Page images and their extracted text:
┄┄┄┄┄┄

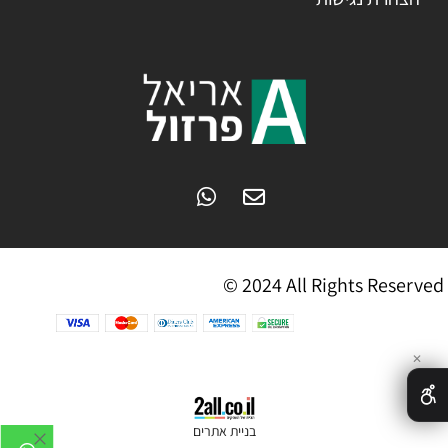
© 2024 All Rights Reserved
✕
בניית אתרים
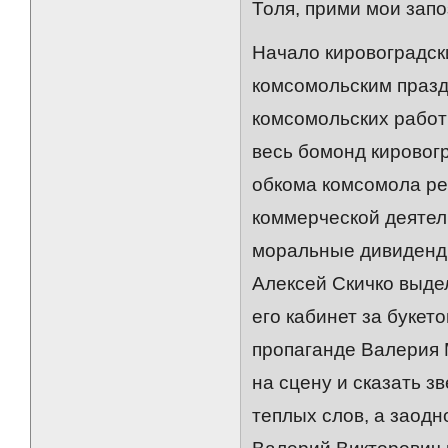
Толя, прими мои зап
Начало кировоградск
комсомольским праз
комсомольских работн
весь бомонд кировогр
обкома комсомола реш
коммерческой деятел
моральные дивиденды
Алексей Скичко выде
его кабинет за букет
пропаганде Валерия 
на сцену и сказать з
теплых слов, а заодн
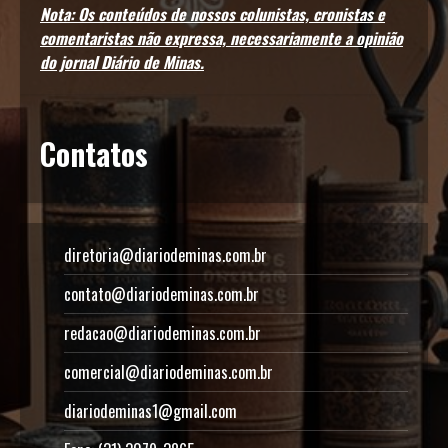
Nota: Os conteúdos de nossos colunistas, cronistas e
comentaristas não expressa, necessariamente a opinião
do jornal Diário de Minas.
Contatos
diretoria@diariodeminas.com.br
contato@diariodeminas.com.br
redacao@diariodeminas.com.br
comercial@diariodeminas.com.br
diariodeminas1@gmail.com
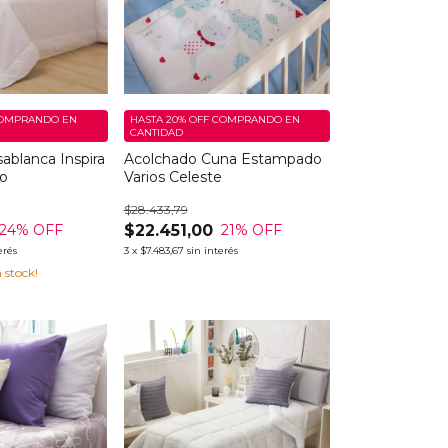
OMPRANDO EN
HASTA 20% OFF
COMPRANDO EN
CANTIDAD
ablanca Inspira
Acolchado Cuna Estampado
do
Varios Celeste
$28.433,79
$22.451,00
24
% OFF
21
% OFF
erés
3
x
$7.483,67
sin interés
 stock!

┄┄┄┄┄┄

# [REQUIRED ACTION]
Output every line of extracted text from all the items as a JSON list of strings, one string per line, leaving out blank lines and the pictures.

# [ANSWER SPACE]
[
  "© 2024 All Rights Reserved",
  "✕",
  "בניית אתרים",
  "Толя, прими мои зап",
  "Начало кировоградск",
  "комсомольским праз",
  "комсомольских работн",
  "весь бомонд кировогр",
  "обкома комсомола реш",
  "коммерческой деятел",
  "моральные дивиденды",
  "Алексей Скичко выде",
  "его кабинет за букет",
  "пропаганде Валерия ",
  "на сцену и сказать з",
  "теплых слов, а заодн",
  "Nota: Os conteúdos de nossos colunistas, cronistas e",
  "comentaristas não expressa, necessariamente a opinião",
  "do jornal Diário de Minas.",
  "Contatos",
  "diretoria@diariodeminas.com.br",
  "contato@diariodeminas.com.br",
  "redacao@diariodeminas.com.br",
  "comercial@diariodeminas.com.br",
  "diariodeminas1@gmail.com",
  "OMPRANDO EN",
  "HASTA 20% OFF",
  "COMPRANDO EN",
  "CANTIDAD",
  "ablanca Inspira",
  "Acolchado Cuna Estampado",
  "do",
  "Varios Celeste",
  "$28.433,79",
  "$22.451,00",
  "24",
  "% OFF",
  "21",
  "% OFF",
  "erés",
  "3",
  "x",
  "$7.483,67",
  "sin interés",
  " stock!"
]